My Facebook feed is littered with advertisements for shapewear.  These are modern day corset contraptions that, once you’ve squeezed your body into the shapewear, it’s guaranteed to make you feel ‘sexy, strong and confident’.  And that’s a direct quote from a shapewear website.

To be honest, part of me is attracted to the seemingly magical transformation that happens once you pull on the shapewear, covering ample thighs and wobbly stomach, to reveal a curvaceous figure without the lumps and bumps.  I’ve begun to wonder what it would feel like to have an appearance that hid the evidence of carrying three large babies full term and my previous self-destructive attitude towards food. 

What if I could be sexy, strong and confident too? 

All it takes is shapewear.

Then what would happen when I unleashed the flesh.  I feel a rush of ecstasy when I remove my bra at the end of the day – surely after having your body wrapped from thighs to under-boob will create bigger euphoria?  That alone would be worth my body being wrapped up all day so I can appear to have a more media-friendly figure.

Okay, sign me up.  Especially as there’s a 50 percent sale for US Mother’s Day.  What mother doesn’t want to be reminded that their body doesn’t meet society’s standards after it has served her, and her child, through pregnancy and birth. 

Seriously though, there is a lot of healing that needs to be done so women can feel sexy, strong and confident without having to appease someone else’s idea of what an acceptable or beautiful body looks like. 

If you wear shapewear, I respect your choice.  But I don’t respect the marketing behind the products and I definitely don’t respect a society that subconsciously pressures women into moulding their bodies a particular way.  Let’s not shove ourselves into synthetic tubes to appear more acceptable and fatten the pockets of corporations selling on our insecurities.

I have spent most of my lifetime not feeling comfortable in my body.  I was too tall and skinny.  Then I was too plump and heavy.  I have self-medicated with food to ease inner pains and my body has suffered from it.  I have stretch marks, scars, and flesh that hangs rather loosely from my bones.  My body landscape is not firm and flat; it is soft and bumpy.

I don’t want to shove my body into a constrictive body-sock so I can have a smooth outline when I wear a dress.  I wouldn’t be doing it for me:  I would be doing it to make other people feel better towards me because society is conditioning us not to value women who aren’t model material.
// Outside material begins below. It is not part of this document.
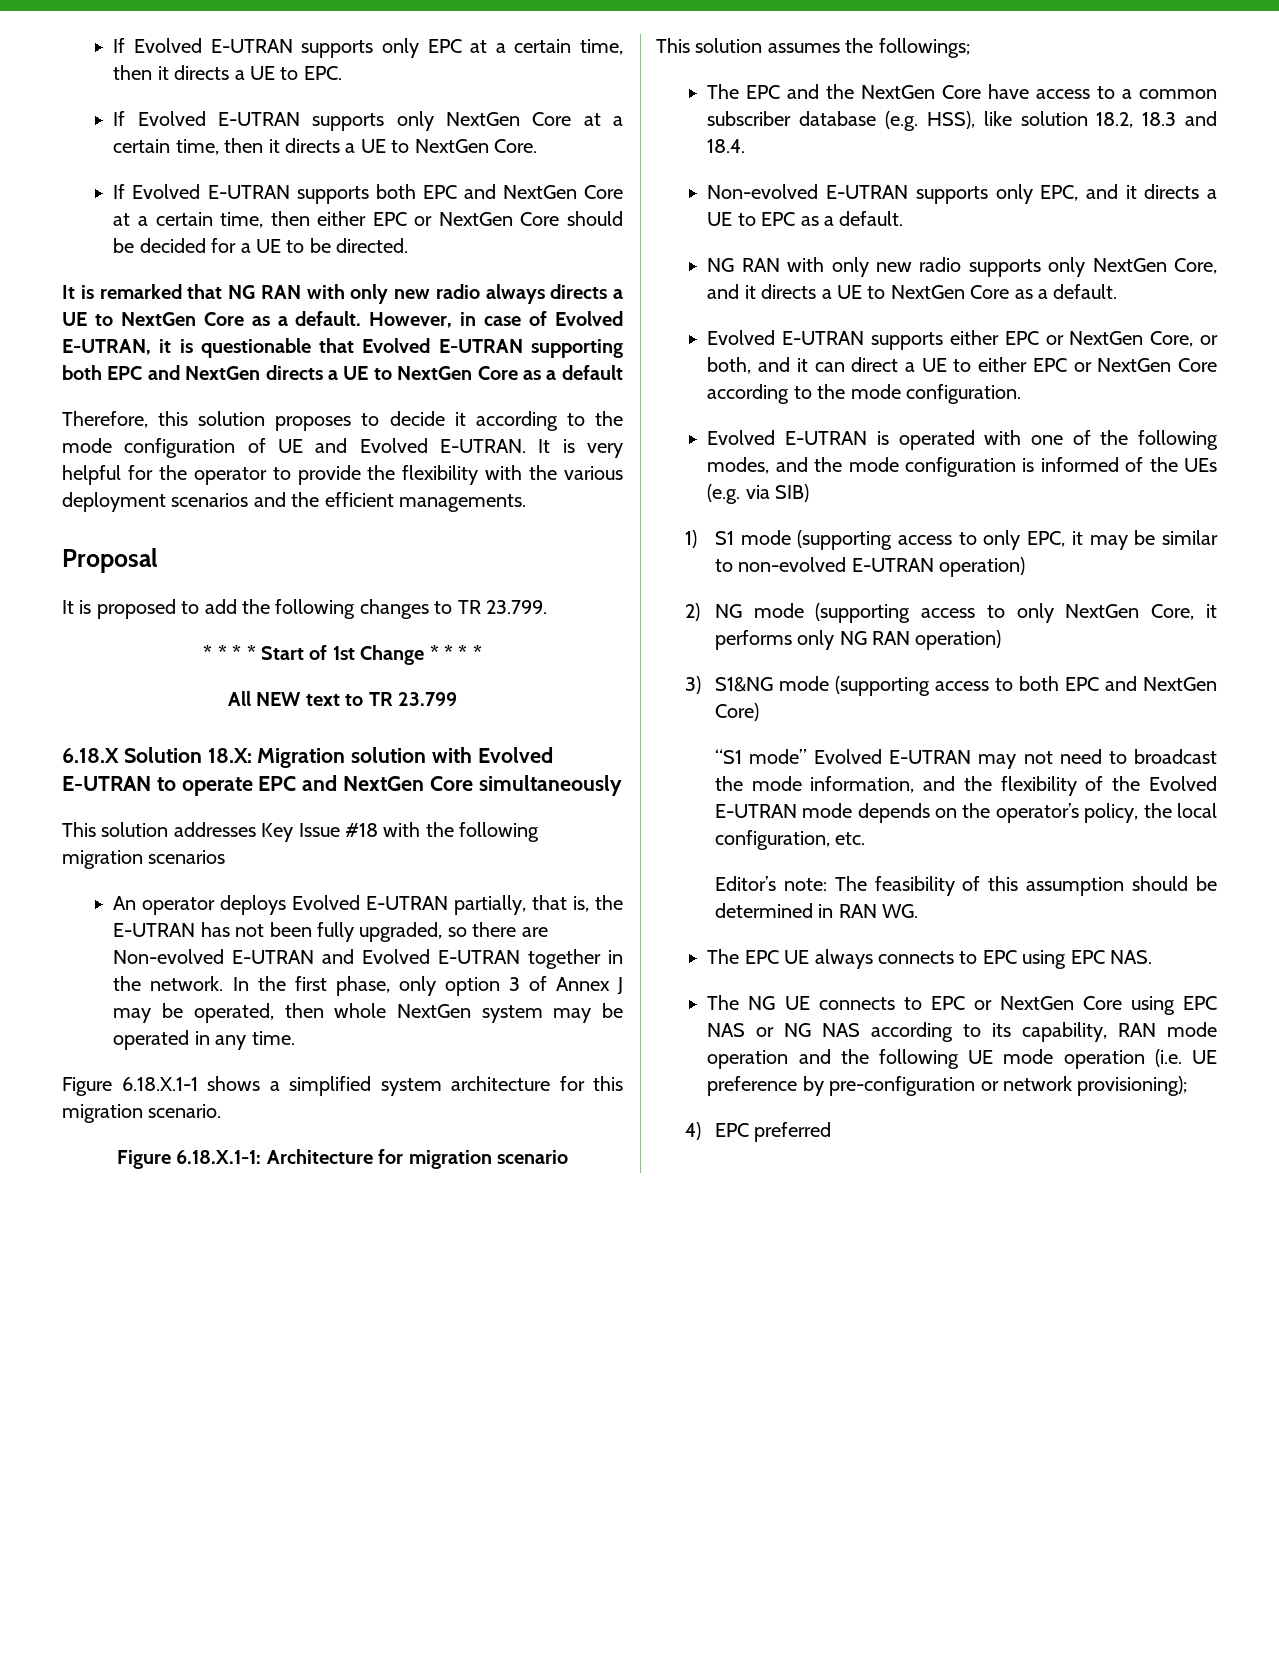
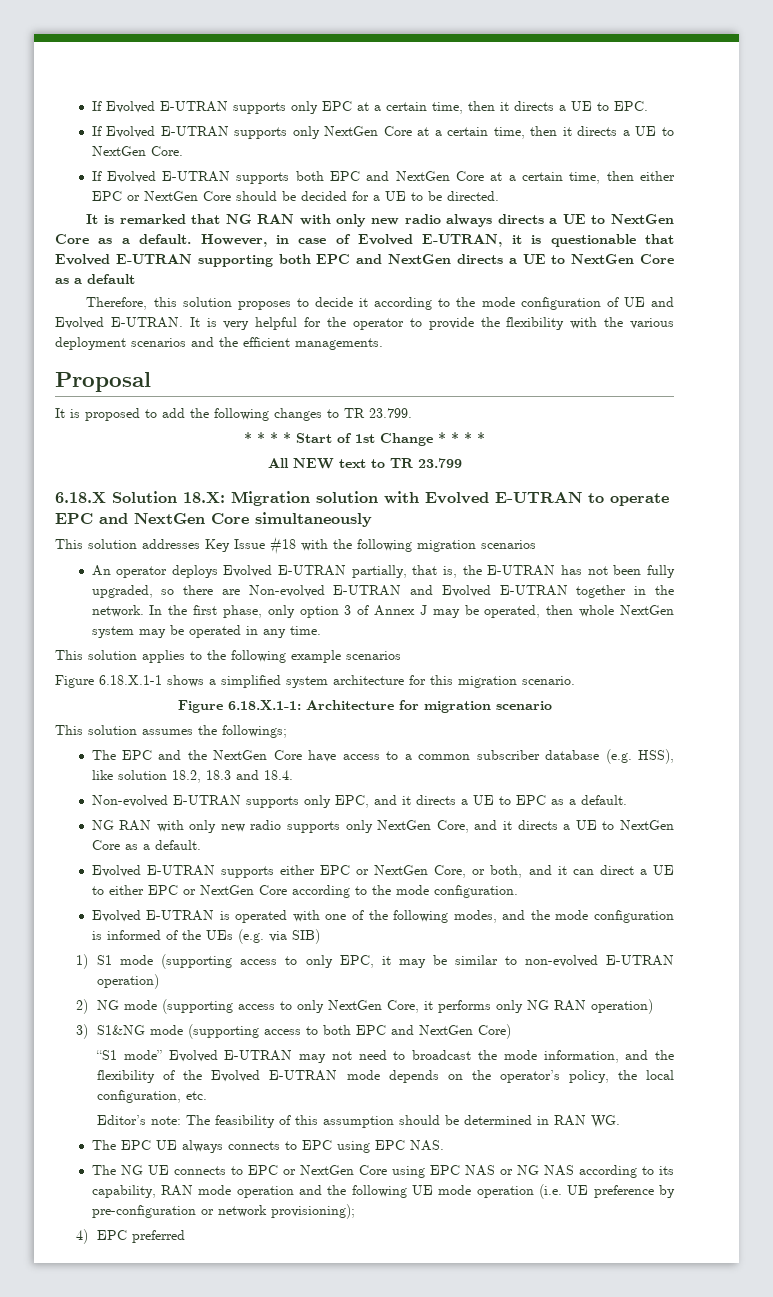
(295, 1038) none -> [55,650,401,663] // This solution applies to the following example scenarios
We’re being told that it’s not acceptable to be ourselves.

And what exactly is model material these days?  Tall, thin and with features that can be easily photoshopped into making an already beautiful woman unrealistically gorgeous.  We don’t even see real beauty any more – we’re living in a world of fakery.  The wounds we carry are deep, subconsciously reinforced every time we turn to social media or pick up a magazine.

I don’t want to hide the story my body tells. 

I grumble and complain sometimes but I’ve found a peace with my stomach that overhangs my jeans, my breasts that are galloping southward and my greying hair.

I am not society’s definition of what a woman should look like.  Not by a long shot. And yet, I don’t need shapewear to feel sexy, confident or strong.  Those feelings come from inside and it doesn’t matter if you wobble and bulge in places ­– claim them for yourself.  Claim them, own them, love them.